##### RECORDED INFORMATION #####

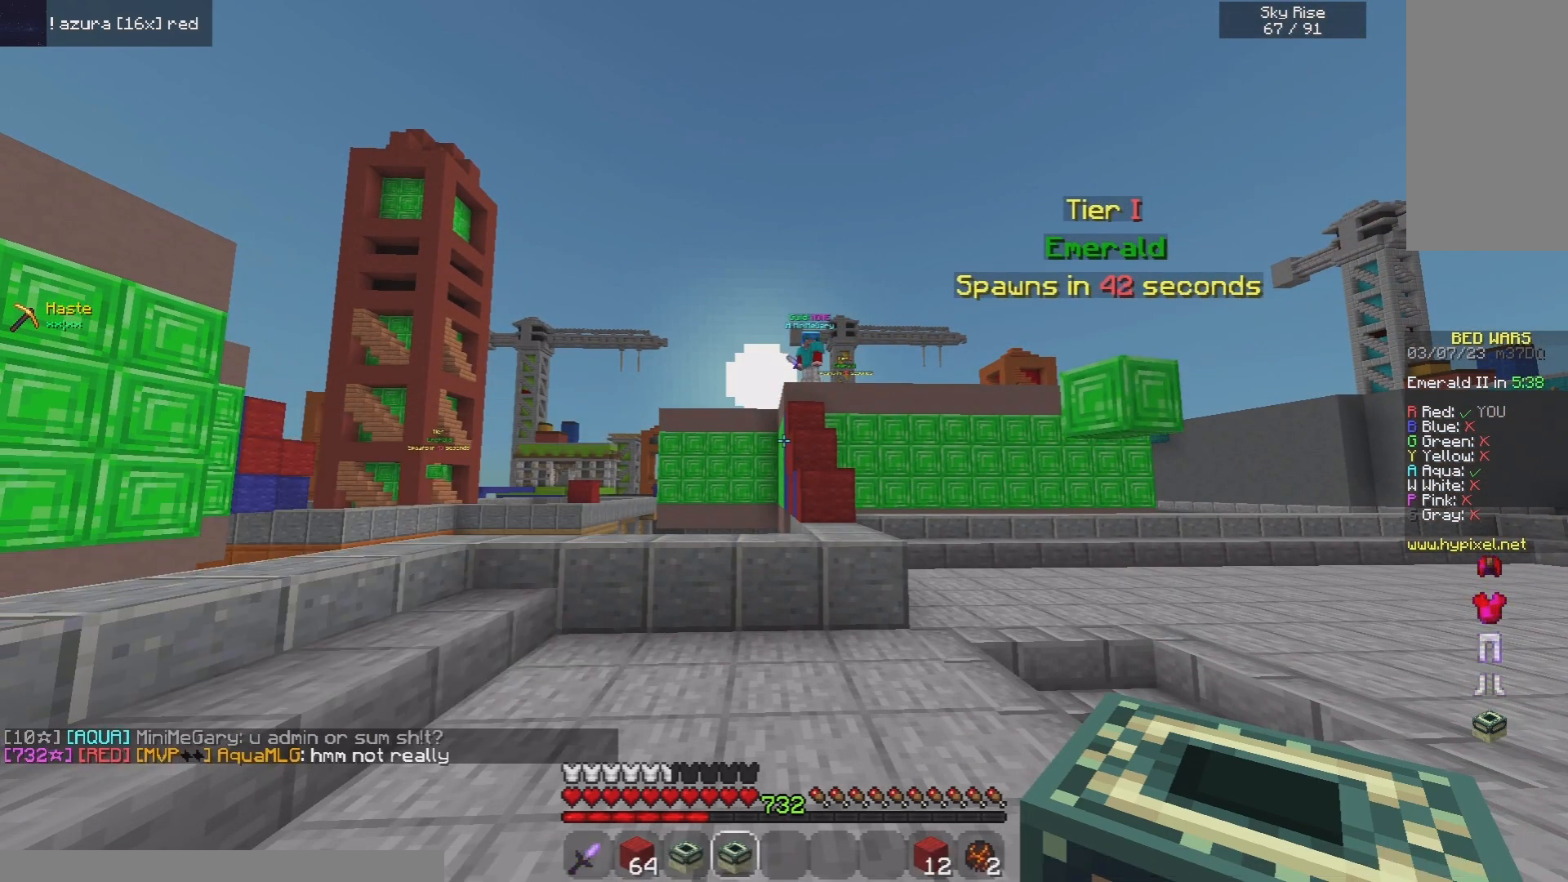
{"keys": [], "mouse": [], "events": []}
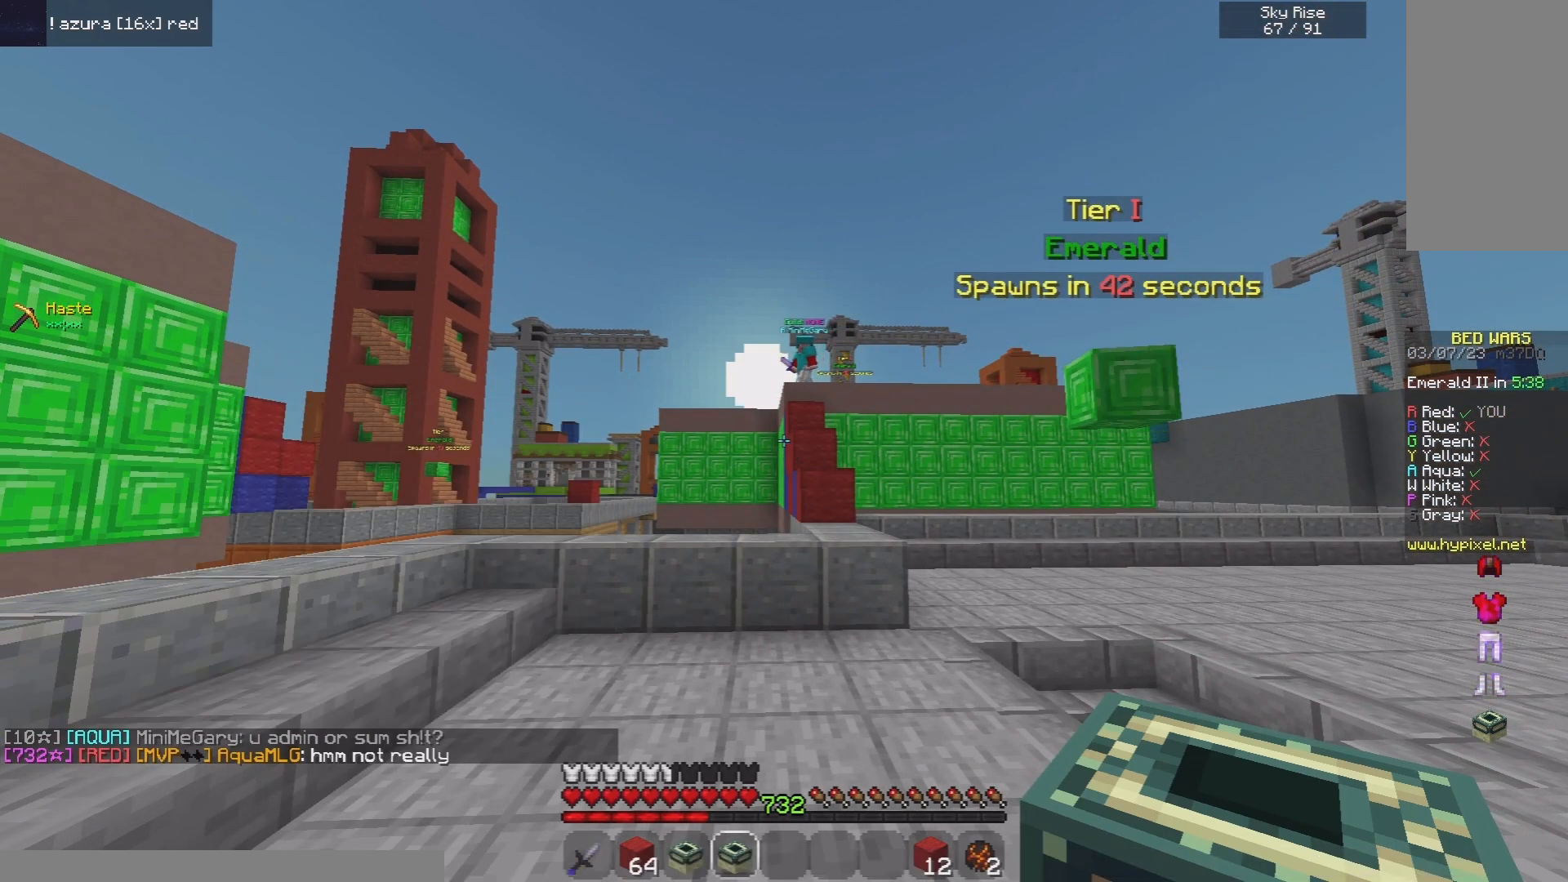
{"keys": [], "mouse": [], "events": [[200, "s", "down"], [280, "space", "down"], [460, "s", "up"], [500, "space", "up"]]}
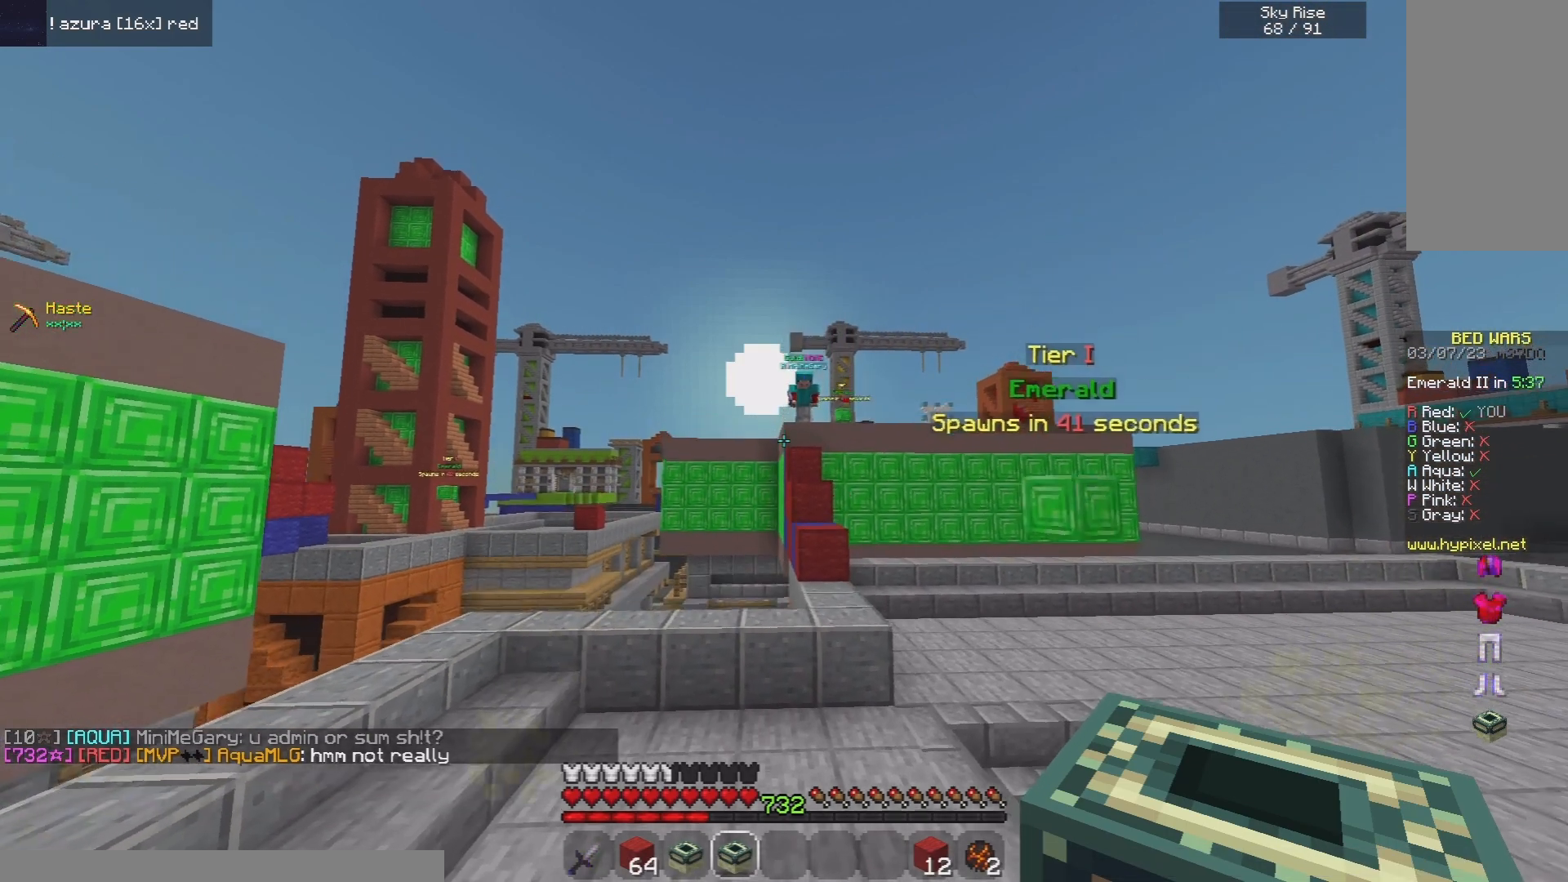
{"keys": [], "mouse": [], "events": []}
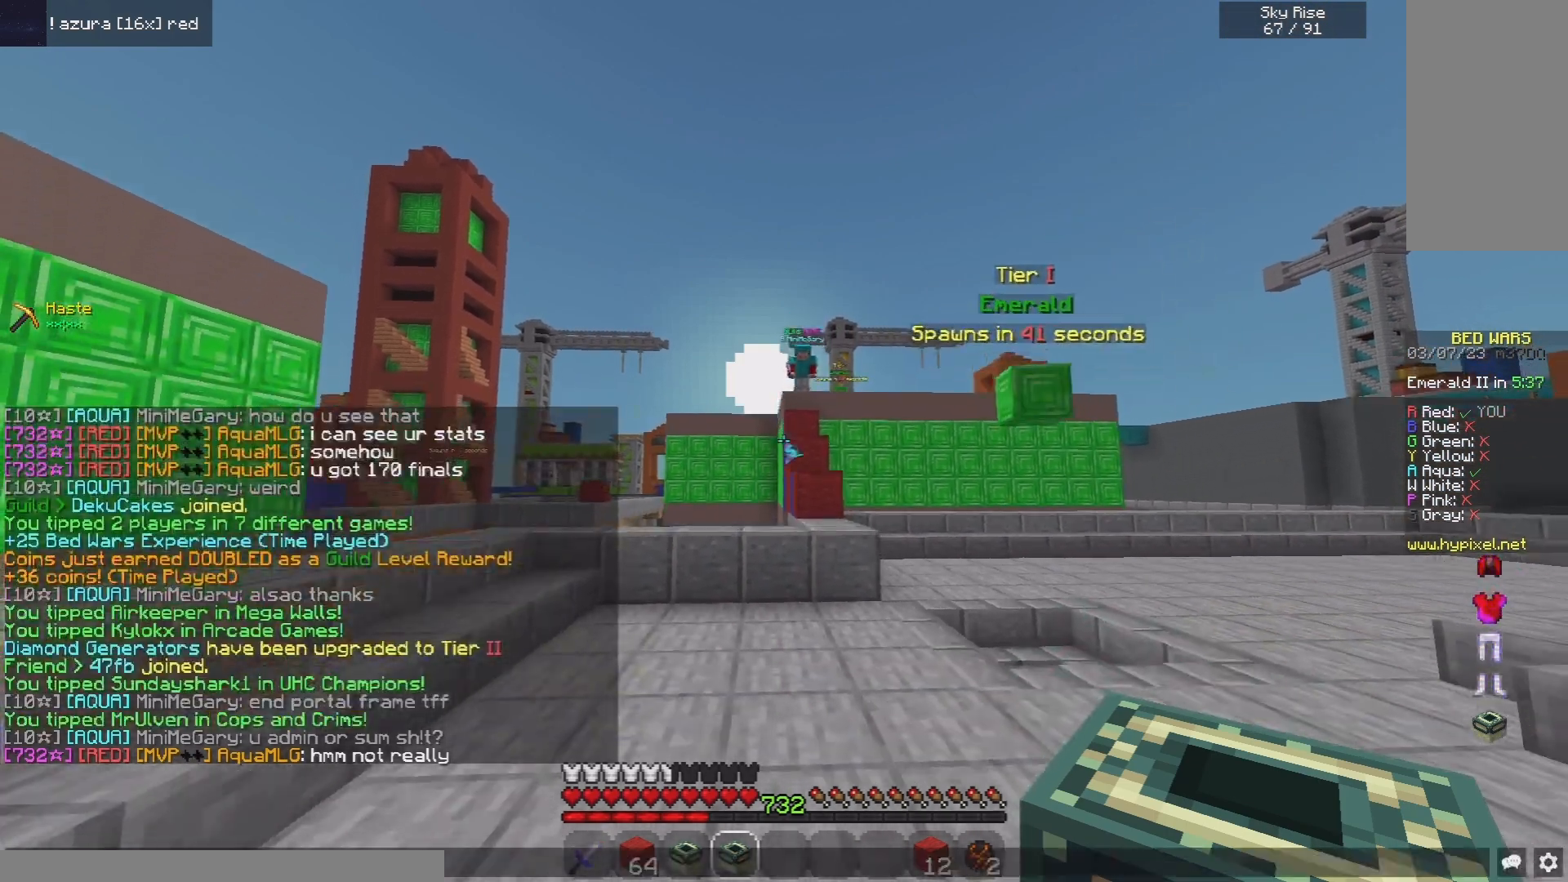
{"keys": [], "mouse": [], "events": []}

#####

◆ PROBLEM STATEMENT
Could you retype the whole listing word for word, minus its pictures?

◆ WRITTEN RESPONSE
{"keys": [], "mouse": [], "events": []}
{"keys": [], "mouse": [], "events": [[200, "s", "down"], [280, "space", "down"], [460, "s", "up"], [500, "space", "up"]]}
{"keys": [], "mouse": [], "events": []}
{"keys": [], "mouse": [], "events": []}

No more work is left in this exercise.